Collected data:
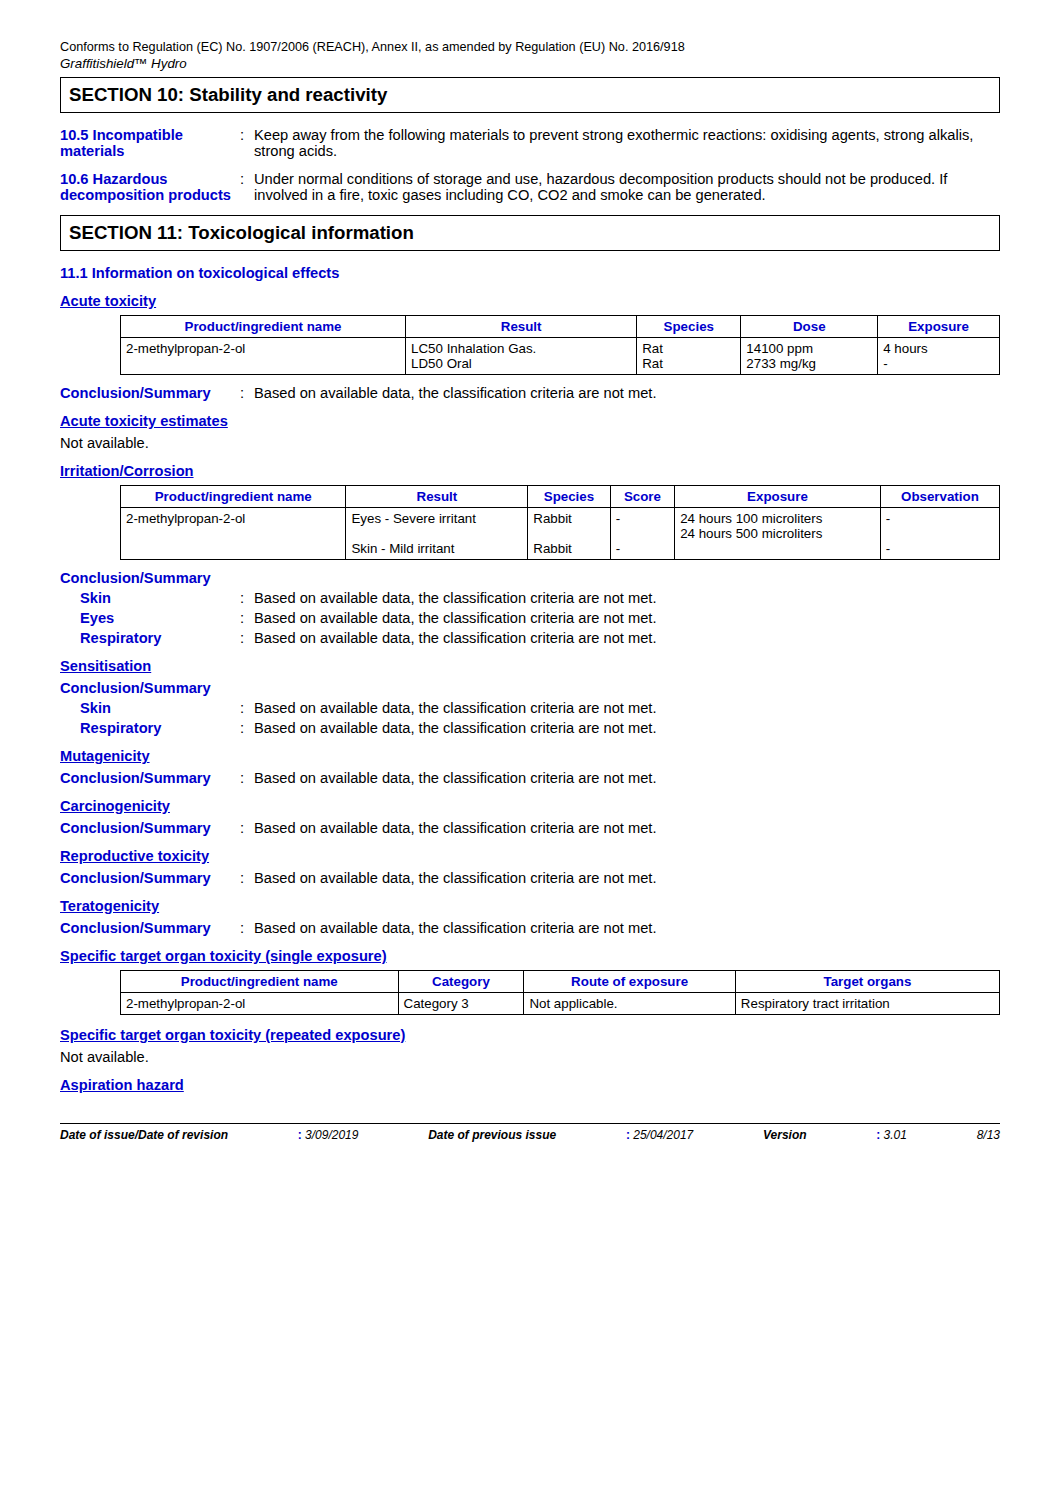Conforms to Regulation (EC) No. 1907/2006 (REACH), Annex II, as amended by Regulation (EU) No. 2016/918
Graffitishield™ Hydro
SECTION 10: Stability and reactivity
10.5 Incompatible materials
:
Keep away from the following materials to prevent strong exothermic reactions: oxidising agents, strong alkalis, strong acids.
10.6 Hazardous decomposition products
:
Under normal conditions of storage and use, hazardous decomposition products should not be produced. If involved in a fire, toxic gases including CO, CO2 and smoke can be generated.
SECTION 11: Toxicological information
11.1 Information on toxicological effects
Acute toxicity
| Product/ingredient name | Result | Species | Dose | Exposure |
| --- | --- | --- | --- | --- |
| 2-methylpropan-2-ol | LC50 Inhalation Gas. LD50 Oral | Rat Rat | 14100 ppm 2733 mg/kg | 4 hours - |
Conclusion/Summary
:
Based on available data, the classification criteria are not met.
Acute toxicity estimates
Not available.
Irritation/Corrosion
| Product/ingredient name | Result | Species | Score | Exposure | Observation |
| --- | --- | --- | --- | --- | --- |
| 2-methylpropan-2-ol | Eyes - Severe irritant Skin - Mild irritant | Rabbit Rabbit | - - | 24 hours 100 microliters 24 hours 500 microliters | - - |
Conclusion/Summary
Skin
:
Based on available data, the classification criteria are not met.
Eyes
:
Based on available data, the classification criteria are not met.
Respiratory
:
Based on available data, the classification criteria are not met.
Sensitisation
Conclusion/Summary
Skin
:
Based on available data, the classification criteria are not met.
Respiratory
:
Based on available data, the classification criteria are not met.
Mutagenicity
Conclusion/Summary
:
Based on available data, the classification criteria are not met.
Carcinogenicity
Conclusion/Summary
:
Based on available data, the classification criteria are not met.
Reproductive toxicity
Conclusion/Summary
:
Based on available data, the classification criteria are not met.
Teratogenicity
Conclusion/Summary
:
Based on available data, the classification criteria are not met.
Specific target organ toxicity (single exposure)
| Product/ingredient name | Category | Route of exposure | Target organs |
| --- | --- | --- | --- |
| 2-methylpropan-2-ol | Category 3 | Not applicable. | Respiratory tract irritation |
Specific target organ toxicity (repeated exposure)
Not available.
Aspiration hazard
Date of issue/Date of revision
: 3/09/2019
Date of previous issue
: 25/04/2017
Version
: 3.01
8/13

EXERCISE GOAL —
Please find each line in the records above that holds the word "Species", and copy it.

SOLVED EXERCISE —
| Product/ingredient name | Result | Species | Dose | Exposure |
| Product/ingredient name | Result | Species | Score | Exposure | Observation |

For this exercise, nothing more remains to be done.